Both Fisher House and the Ministry of Caring, which is based in Wilmington, Del., and countless other nonprofits will be listed on the tax filings of the real common folk the taxpayers who give because they know it’s the right thing to do.

Unfortunately, the president doesn’t want to give them a break.

The 2014 Obama budget, released last week, proposes smaller deductions for charitable donations, capping the deductible for donations at 28 percent rather than the current 40 percent.

The administration has been pushing such a rate increase for four years, and it could have the unintended consequence of discouraging donations from common folk.

Hardworking Americans routinely open their wallets to charities and when disaster strikes, even when the crisis is halfway around the globe, and he knows that charitable giving closer to home can sometimes balance the difference between life and death.

Whitman-Walker, Salvation Army and Food and Friends perch on the top of my list.

The Salvation Army is an effective and efficient Christian-based social services organization that tames the demons of substance abuse and soothe the troubled souls of people in despair.

Whitman-Walker, meanwhile, has long been in the forefront of health care, initially only gay men and now a more broad-based clientele.

All manner of nonprofits including clean air and water and save-a-pet programs, as well as efforts targeting domestic abuse, runaway youths, homelessness and senior care are helping humanity.

Consider one of the world’s largest organizations of its kind the Red Cross.

Whenever and wherever unfathomable disaster hits, we expect the Red Cross to come to the rescue and it does.

When Newtown, Conn., residents were numbed by a single gunman, trained Red Cross staff and volunteers hit the ground, even consoling and counseling first responders, who had never seen or experienced such a horrifying tragedy.

Earthquake in Haiti.

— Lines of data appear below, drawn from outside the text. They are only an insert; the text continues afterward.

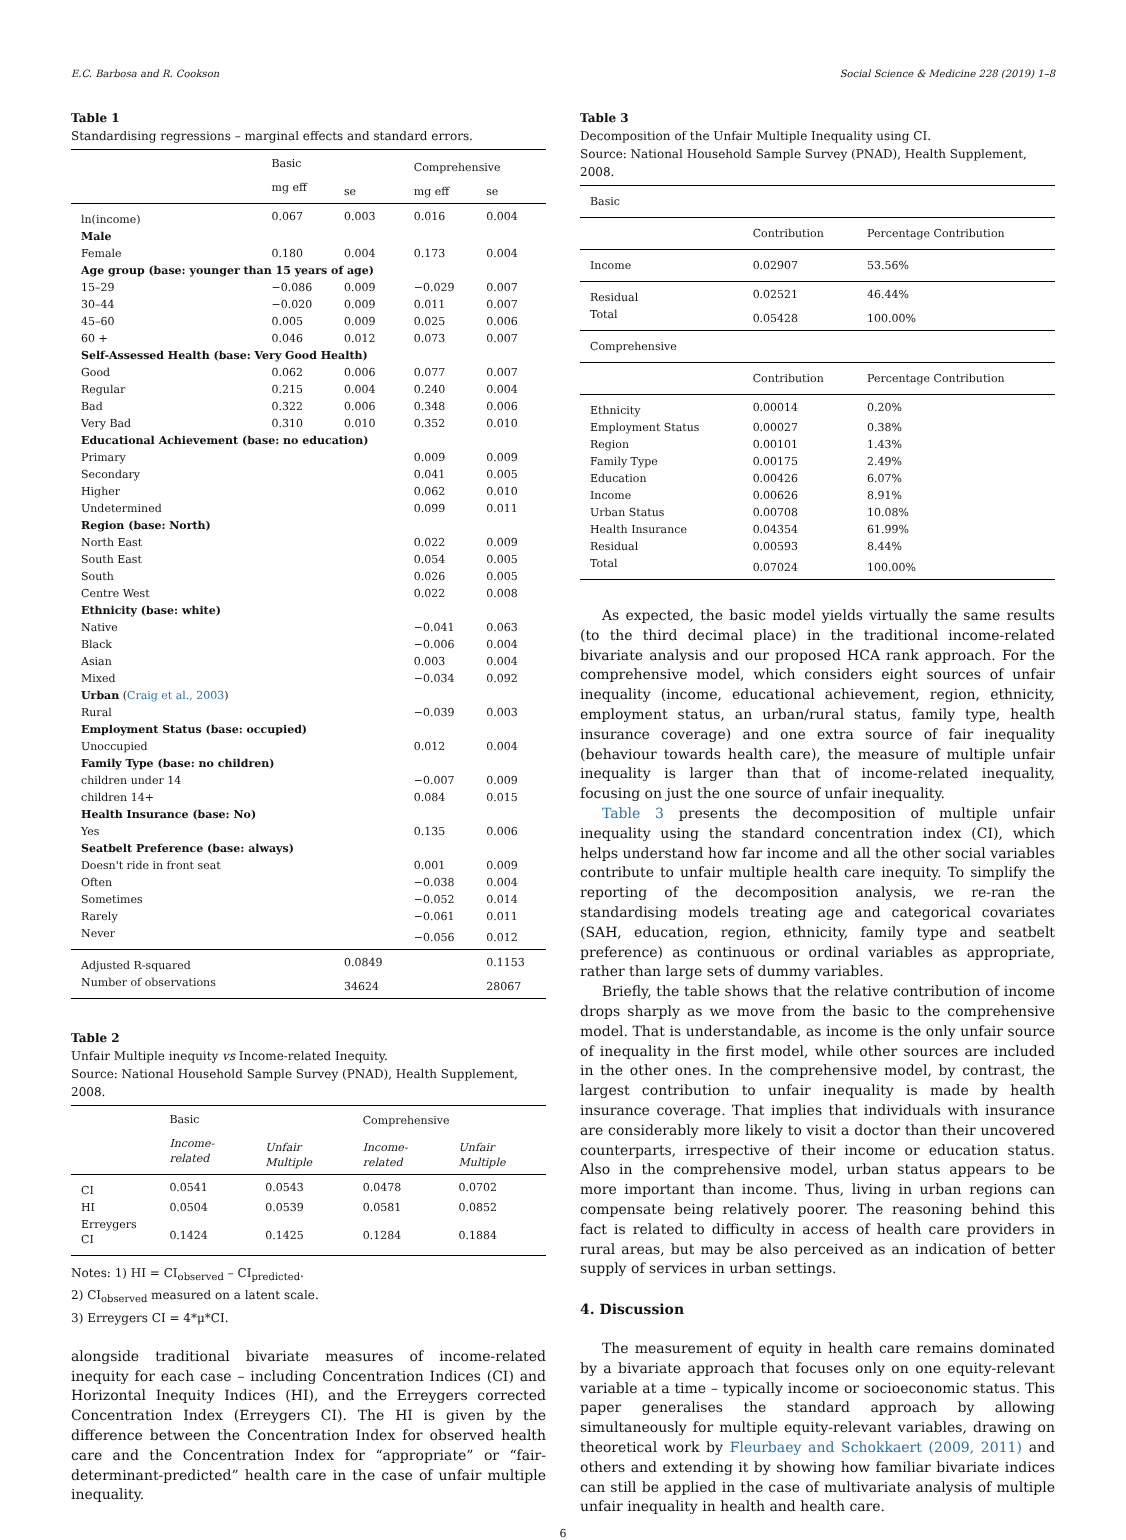E.C. Barbosa and R. Cookson Social Science & Medicine 228 (2019) 1–8
Table 1
Standardising regressions – marginal effects and standard errors.
| | Basic | | Comprehensive | |
| | mg eff | se | mg eff | se |
| ln(income) | 0.067 | 0.003 | 0.016 | 0.004 |
| Male | | | | |
| Female | 0.180 | 0.004 | 0.173 | 0.004 |
| Age group (base: younger than 15 years of age) | | | | |
| 15–29 | −0.086 | 0.009 | −0.029 | 0.007 |
| 30–44 | −0.020 | 0.009 | 0.011 | 0.007 |
| 45–60 | 0.005 | 0.009 | 0.025 | 0.006 |
| 60 + | 0.046 | 0.012 | 0.073 | 0.007 |
| Self-Assessed Health (base: Very Good Health) | | | | |
| Good | 0.062 | 0.006 | 0.077 | 0.007 |
| Regular | 0.215 | 0.004 | 0.240 | 0.004 |
| Bad | 0.322 | 0.006 | 0.348 | 0.006 |
| Very Bad | 0.310 | 0.010 | 0.352 | 0.010 |
| Educational Achievement (base: no education) | | | | |
| Primary | | | 0.009 | 0.009 |
| Secondary | | | 0.041 | 0.005 |
| Higher | | | 0.062 | 0.010 |
| Undetermined | | | 0.099 | 0.011 |
| Region (base: North) | | | | |
| North East | | | 0.022 | 0.009 |
| South East | | | 0.054 | 0.005 |
| South | | | 0.026 | 0.005 |
| Centre West | | | 0.022 | 0.008 |
| Ethnicity (base: white) | | | | |
| Native | | | −0.041 | 0.063 |
| Black | | | −0.006 | 0.004 |
| Asian | | | 0.003 | 0.004 |
| Mixed | | | −0.034 | 0.092 |
| Urban ( Craig et al., 2003 ) | | | | |
| Rural | | | −0.039 | 0.003 |
| Employment Status (base: occupied) | | | | |
| Unoccupied | | | 0.012 | 0.004 |
| Family Type (base: no children) | | | | |
| children under 14 | | | −0.007 | 0.009 |
| children 14+ | | | 0.084 | 0.015 |
| Health Insurance (base: No) | | | | |
| Yes | | | 0.135 | 0.006 |
| Seatbelt Preference (base: always) | | | | |
| Doesn't ride in front seat | | | 0.001 | 0.009 |
| Often | | | −0.038 | 0.004 |
| Sometimes | | | −0.052 | 0.014 |
| Rarely | | | −0.061 | 0.011 |
| Never | | | −0.056 | 0.012 |
| Adjusted R-squared | | 0.0849 | | 0.1153 |
| Number of observations | | 34624 | | 28067 |
Table 2
Unfair Multiple inequity vs Income-related Inequity.
Source: National Household Sample Survey (PNAD), Health Supplement, 2008.
| | Basic | | Comprehensive | |
| | Income-related | Unfair Multiple | Income-related | Unfair Multiple |
| CI | 0.0541 | 0.0543 | 0.0478 | 0.0702 |
| HI | 0.0504 | 0.0539 | 0.0581 | 0.0852 |
| Erreygers CI | 0.1424 | 0.1425 | 0.1284 | 0.1884 |
Notes: 1) HI = CI<sub>observed</sub> – CI<sub>predicted</sub>.
2) CI<sub>observed</sub> measured on a latent scale.
3) Erreygers CI = 4*μ*CI.
alongside traditional bivariate measures of income-related inequity for each case – including Concentration Indices (CI) and Horizontal Inequity Indices (HI), and the Erreygers corrected Concentration Index (Erreygers CI). The HI is given by the difference between the Concentration Index for observed health care and the Concentration Index for “appropriate” or “fair-determinant-predicted” health care in the case of unfair multiple inequality.
Table 3
Decomposition of the Unfair Multiple Inequality using CI.
Source: National Household Sample Survey (PNAD), Health Supplement, 2008.
| Basic | | |
| | Contribution | Percentage Contribution |
| Income | 0.02907 | 53.56% |
| Residual | 0.02521 | 46.44% |
| Total | 0.05428 | 100.00% |
| Comprehensive | | |
| | Contribution | Percentage Contribution |
| Ethnicity | 0.00014 | 0.20% |
| Employment Status | 0.00027 | 0.38% |
| Region | 0.00101 | 1.43% |
| Family Type | 0.00175 | 2.49% |
| Education | 0.00426 | 6.07% |
| Income | 0.00626 | 8.91% |
| Urban Status | 0.00708 | 10.08% |
| Health Insurance | 0.04354 | 61.99% |
| Residual | 0.00593 | 8.44% |
| Total | 0.07024 | 100.00% |
As expected, the basic model yields virtually the same results (to the third decimal place) in the traditional income-related bivariate analysis and our proposed HCA rank approach. For the comprehensive model, which considers eight sources of unfair inequality (income, educational achievement, region, ethnicity, employment status, an urban/rural status, family type, health insurance coverage) and one extra source of fair inequality (behaviour towards health care), the measure of multiple unfair inequality is larger than that of income-related inequality, focusing on just the one source of unfair inequality.
Table 3 presents the decomposition of multiple unfair inequality using the standard concentration index (CI), which helps understand how far income and all the other social variables contribute to unfair multiple health care inequity. To simplify the reporting of the decomposition analysis, we re-ran the standardising models treating age and categorical covariates (SAH, education, region, ethnicity, family type and seatbelt preference) as continuous or ordinal variables as appropriate, rather than large sets of dummy variables.
Briefly, the table shows that the relative contribution of income drops sharply as we move from the basic to the comprehensive model. That is understandable, as income is the only unfair source of inequality in the first model, while other sources are included in the other ones. In the comprehensive model, by contrast, the largest contribution to unfair inequality is made by health insurance coverage. That implies that individuals with insurance are considerably more likely to visit a doctor than their uncovered counterparts, irrespective of their income or education status. Also in the comprehensive model, urban status appears to be more important than income. Thus, living in urban regions can compensate being relatively poorer. The reasoning behind this fact is related to difficulty in access of health care providers in rural areas, but may be also perceived as an indication of better supply of services in urban settings.
4. Discussion
The measurement of equity in health care remains dominated by a bivariate approach that focuses only on one equity-relevant variable at a time – typically income or socioeconomic status. This paper generalises the standard approach by allowing simultaneously for multiple equity-relevant variables, drawing on theoretical work by Fleurbaey and Schokkaert (2009, 2011) and others and extending it by showing how familiar bivariate indices can still be applied in the case of multivariate analysis of multiple unfair inequality in health and health care.
6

Twin hurricanes on the Gulf Coast. Tsunami in Japan.

While less tech-savvy Americans pulled out their checkbooks and fired up their computers, younger generations whipped out smartphones to text $5, $10, $20 donations to the Red Cross, and other groups pledged challenges to aid mankind. It’s so easy nowadays, and the Obama White House should get out of way.

Sure, Americans are always going to open their wallets because that’s who we are and that’s what we do.

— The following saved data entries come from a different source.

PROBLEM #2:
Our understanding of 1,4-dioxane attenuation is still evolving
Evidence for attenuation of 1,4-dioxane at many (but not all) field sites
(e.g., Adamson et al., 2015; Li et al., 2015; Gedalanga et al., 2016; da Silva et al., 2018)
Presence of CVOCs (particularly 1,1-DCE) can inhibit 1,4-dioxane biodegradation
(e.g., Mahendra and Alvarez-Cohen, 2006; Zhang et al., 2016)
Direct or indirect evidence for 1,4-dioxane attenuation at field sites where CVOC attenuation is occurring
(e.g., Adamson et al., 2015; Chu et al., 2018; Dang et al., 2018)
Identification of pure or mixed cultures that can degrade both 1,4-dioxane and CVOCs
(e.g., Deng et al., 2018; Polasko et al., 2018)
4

It’s just that I get the sense that the Obama administration is trying to not only increase the “charity tax” but replace human kindness with government spending.

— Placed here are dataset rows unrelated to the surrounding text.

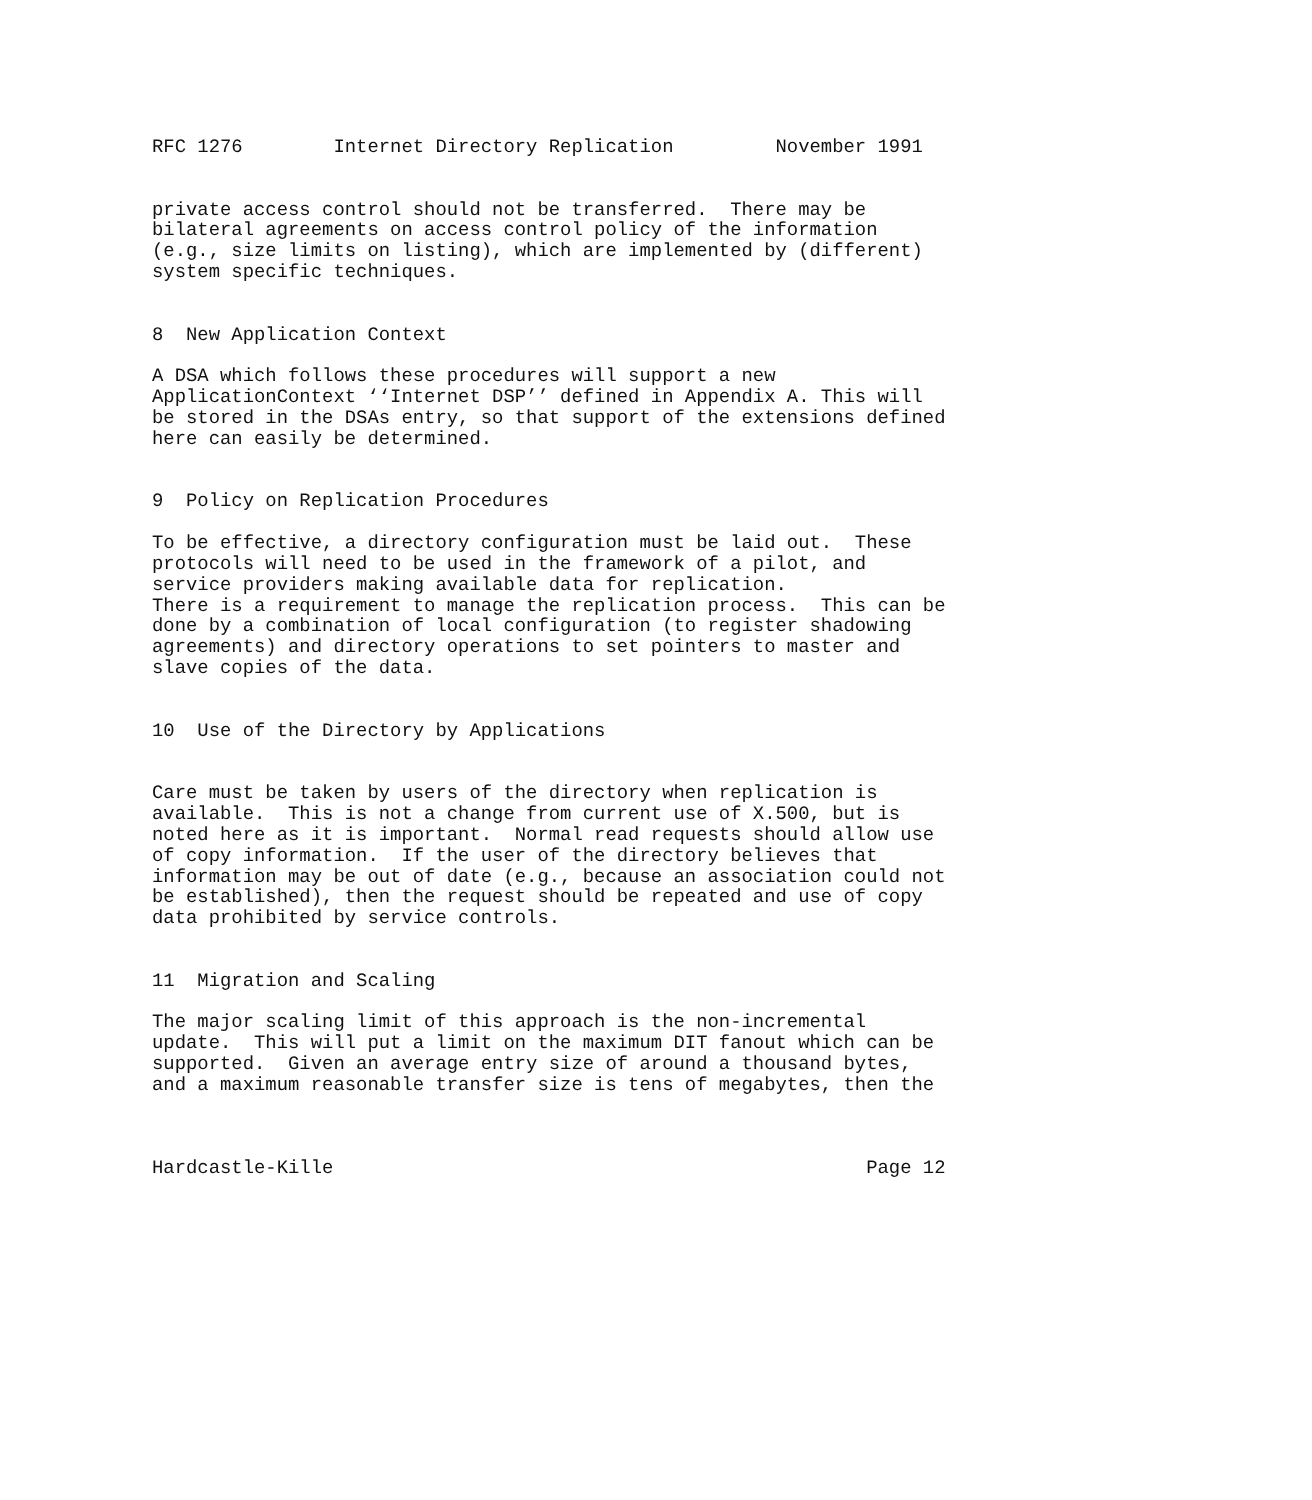RFC 1276        Internet Directory Replication         November 1991


private access control should not be transferred.  There may be
bilateral agreements on access control policy of the information
(e.g., size limits on listing), which are implemented by (different)
system specific techniques.


8  New Application Context

A DSA which follows these procedures will support a new
ApplicationContext ‘‘Internet DSP’’ defined in Appendix A. This will
be stored in the DSAs entry, so that support of the extensions defined
here can easily be determined.


9  Policy on Replication Procedures

To be effective, a directory configuration must be laid out.  These
protocols will need to be used in the framework of a pilot, and
service providers making available data for replication.
There is a requirement to manage the replication process.  This can be
done by a combination of local configuration (to register shadowing
agreements) and directory operations to set pointers to master and
slave copies of the data.


10  Use of the Directory by Applications


Care must be taken by users of the directory when replication is
available.  This is not a change from current use of X.500, but is
noted here as it is important.  Normal read requests should allow use
of copy information.  If the user of the directory believes that
information may be out of date (e.g., because an association could not
be established), then the request should be repeated and use of copy
data prohibited by service controls.


11  Migration and Scaling

The major scaling limit of this approach is the non-incremental
update.  This will put a limit on the maximum DIT fanout which can be
supported.  Given an average entry size of around a thousand bytes,
and a maximum reasonable transfer size is tens of megabytes, then the



Hardcastle-Kille                                               Page 12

Determined to raise taxes on the rich by forcing them to pay higher rates, the administration might not have given considerable thought to what common folk will do if the tax rate changes.

For certain, much of what common folk donate by way of household goods clothing, footwear, kitchenware, glassware, bicycles, toys and pottery, as the Bidens did to Goodwill they no longer need or want.

But they are giving to what they deem worthy causes.

That is why the president and Congress should give them a bigger break.